JAG’s Musha Neluheni has been appointed assistant curator of the South African pavilion at the 57th Venice Biennale. Neluheni, who is curator of the JAG’s contemporary collection, will work alongside Lucy MacGarry, to present a major, two-person exhibition of artists Candice Breitz and Mohau Modisakeng.
Candice Breitz is an internationally acclaimed artist best known for her moving image installations. Breitz is known for her nuanced works examining the dynamics of individual identities in context of larger communities - the real and imagined. Questions of national belonging, race, gender and religion and the increasingly undeniable influence of mainstream media such as television, cinema and popular culture are all factors in play in her work. Most recently, Breitz’s work has focused on the conditions under which empathy is produced, reflecting on a media-saturated global culture in which strong identification with fictional characters and celebrity
Mohau Modisakeng’s award-winning and internationally exhibited photography, film, performance and installation work forms a personal and idiosyncratic exploration of a local narrative.

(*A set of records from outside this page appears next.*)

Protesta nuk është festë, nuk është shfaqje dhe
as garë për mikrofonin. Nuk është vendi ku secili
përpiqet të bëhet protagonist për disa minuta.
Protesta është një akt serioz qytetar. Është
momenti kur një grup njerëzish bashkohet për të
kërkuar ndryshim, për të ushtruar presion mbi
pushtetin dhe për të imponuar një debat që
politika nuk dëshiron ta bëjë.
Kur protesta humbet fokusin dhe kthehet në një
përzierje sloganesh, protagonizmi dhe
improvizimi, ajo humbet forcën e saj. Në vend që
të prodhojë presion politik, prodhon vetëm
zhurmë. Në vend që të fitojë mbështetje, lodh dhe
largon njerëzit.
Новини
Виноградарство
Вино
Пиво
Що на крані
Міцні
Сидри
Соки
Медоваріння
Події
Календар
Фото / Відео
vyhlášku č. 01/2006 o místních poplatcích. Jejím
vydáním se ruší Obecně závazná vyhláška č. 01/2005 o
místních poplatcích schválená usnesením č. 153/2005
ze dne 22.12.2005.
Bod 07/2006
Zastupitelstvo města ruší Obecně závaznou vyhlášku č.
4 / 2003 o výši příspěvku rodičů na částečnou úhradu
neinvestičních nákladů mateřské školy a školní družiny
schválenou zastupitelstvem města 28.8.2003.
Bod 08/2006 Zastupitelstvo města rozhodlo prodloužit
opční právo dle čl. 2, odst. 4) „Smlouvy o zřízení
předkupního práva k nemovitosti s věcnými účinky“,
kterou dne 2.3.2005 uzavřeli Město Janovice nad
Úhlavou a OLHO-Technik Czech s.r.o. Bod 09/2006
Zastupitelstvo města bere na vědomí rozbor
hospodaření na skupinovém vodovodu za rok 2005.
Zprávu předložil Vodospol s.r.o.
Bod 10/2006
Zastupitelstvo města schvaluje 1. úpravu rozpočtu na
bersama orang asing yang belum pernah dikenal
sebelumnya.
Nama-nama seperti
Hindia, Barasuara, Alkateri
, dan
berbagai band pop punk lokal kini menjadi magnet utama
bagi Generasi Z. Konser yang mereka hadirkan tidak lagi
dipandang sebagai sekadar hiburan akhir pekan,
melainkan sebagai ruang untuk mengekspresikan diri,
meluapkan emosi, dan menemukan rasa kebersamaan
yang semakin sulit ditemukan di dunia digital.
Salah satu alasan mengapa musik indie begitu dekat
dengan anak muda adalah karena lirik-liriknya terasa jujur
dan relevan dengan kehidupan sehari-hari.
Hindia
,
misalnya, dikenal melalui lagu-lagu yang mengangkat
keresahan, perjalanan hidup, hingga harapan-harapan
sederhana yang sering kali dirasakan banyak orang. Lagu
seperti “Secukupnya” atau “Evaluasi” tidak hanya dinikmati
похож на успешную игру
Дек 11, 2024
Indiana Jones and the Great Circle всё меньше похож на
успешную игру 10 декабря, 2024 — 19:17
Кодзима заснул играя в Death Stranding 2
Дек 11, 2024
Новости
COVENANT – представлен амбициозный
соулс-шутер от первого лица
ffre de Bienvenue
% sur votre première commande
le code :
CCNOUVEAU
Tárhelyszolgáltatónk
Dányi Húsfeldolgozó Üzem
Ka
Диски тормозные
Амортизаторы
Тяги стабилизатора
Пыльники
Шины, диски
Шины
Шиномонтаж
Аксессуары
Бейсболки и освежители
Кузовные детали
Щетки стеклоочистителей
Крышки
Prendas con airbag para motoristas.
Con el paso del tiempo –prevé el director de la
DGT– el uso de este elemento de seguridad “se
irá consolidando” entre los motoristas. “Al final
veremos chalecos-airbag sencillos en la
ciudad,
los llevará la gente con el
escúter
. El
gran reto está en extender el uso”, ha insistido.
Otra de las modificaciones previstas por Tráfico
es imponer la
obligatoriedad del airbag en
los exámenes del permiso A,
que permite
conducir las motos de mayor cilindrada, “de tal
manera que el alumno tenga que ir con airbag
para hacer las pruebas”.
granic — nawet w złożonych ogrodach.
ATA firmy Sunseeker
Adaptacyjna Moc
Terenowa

Informed by a coming of age during our country’s violent political transition, his practice grapples with black male identity, body and place within a post-apartheid context. Modisakeng presents critical responses to ideas of nationhood, leadership, inequality and migrant labour that manifest visually as poignant moments of grieving and catharsis central to the current lived experience of contemporary South Africans.
Christine Macel, Artistic Director of the 57th International Art Biennale, has outlined a curatorial framework emphasising the important role artists play in inventing their own universes and injecting generous vitality into the world we live in. In response to the Biennale’s theme, the South African Pavilion exhibition will invite viewers to explore the artist’s role in visualising and articulating the notion of selfhood within a context of global marginalisation. Placing new works by Breitz and Modisakeng in dialogue, the exhibition will reflect on experiences of exclusion, displacement, transience, migration and xenophobia, exploring the complex socio-political forces that shape the performance of selfhood under such conditions.
The 57th Venice Biennale will run from 13 May to 26 November 2017 in Venice, Italy.